Bacterial cellulose aerogels (BCAs) were obtained from a delicious food grade coconut. Following with a simple process of carbonized calcination (700 degrees C similar to 1100 degrees C). The obtained coconut matrix carbon nanofiber aerogels (CMCNFs) exhibit low density (<3.47 mg/cm(3)), high surface area (>1102 m(2)/g), and high porosity (approximate to 99.6%), which are much higher than those of common BCAs owing to the removal of hydrogen, oxygen and other elements along with only small volume changes. Due to the flexibility of the nanofiber matrix of our presoma, the three-dimensional network micro-structure is preserved during high temperature carbonization process. The obtained CMCNFs show an excellent conductivity bearing a direct electron transfer process between glucose oxidase (GOx) and electrode surface in the electrochemical processes. It was discovered that CMCNFs can achieve a fast direct electron transfer (DET) of GOx to the rapid detection of glucose.

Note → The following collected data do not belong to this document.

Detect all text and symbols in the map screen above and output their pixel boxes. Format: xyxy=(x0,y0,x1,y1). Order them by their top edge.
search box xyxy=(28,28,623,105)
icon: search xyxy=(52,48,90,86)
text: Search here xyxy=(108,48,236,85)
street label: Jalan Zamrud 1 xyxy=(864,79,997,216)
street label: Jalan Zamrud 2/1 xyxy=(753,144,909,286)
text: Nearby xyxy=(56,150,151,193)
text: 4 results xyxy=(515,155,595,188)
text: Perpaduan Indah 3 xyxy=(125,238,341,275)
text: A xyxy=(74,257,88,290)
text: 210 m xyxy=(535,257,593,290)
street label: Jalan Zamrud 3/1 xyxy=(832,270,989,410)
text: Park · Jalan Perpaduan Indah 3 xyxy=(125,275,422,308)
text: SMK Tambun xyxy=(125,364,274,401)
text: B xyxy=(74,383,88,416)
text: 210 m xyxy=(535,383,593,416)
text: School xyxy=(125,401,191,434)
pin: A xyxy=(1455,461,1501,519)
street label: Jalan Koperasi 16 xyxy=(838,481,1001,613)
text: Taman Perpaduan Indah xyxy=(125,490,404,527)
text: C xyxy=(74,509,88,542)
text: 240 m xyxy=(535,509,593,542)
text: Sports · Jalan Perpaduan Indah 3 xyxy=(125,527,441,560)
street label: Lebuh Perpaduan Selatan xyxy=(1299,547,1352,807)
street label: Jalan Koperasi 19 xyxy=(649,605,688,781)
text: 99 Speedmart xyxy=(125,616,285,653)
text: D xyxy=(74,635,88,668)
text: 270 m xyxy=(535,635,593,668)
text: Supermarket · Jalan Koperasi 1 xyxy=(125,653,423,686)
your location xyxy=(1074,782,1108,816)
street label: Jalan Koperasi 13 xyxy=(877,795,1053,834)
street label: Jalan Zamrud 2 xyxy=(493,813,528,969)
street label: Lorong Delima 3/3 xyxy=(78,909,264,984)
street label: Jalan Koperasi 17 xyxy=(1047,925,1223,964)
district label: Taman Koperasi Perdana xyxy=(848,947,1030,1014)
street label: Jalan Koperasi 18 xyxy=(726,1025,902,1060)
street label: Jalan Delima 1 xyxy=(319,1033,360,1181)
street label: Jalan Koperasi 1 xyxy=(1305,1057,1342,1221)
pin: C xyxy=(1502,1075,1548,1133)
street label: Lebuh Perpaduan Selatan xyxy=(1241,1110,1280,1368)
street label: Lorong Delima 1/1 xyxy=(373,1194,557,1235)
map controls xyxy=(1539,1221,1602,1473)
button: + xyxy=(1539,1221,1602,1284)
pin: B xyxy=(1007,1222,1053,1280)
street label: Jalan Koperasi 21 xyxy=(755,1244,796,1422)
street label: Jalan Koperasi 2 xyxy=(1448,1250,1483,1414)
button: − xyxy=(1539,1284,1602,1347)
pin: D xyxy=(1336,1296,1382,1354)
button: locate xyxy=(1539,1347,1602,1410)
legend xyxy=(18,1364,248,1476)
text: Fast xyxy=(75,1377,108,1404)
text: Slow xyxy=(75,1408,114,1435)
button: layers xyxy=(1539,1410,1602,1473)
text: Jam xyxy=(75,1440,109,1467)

This character should be related to the three-dimensional pore structure determined by carbonization temperature, which has been proved that the CMCNFs calcined at 1000 degrees C possesses the best capabilities. With merits above, a highly sensitive glucose sensor is successfully prepared by the simple carbonization of coconut cellulose matrix, which expands the application scope of bacterial cellulose aerogels. This work also offers insights for the future develop of protein-based electrochemical devices.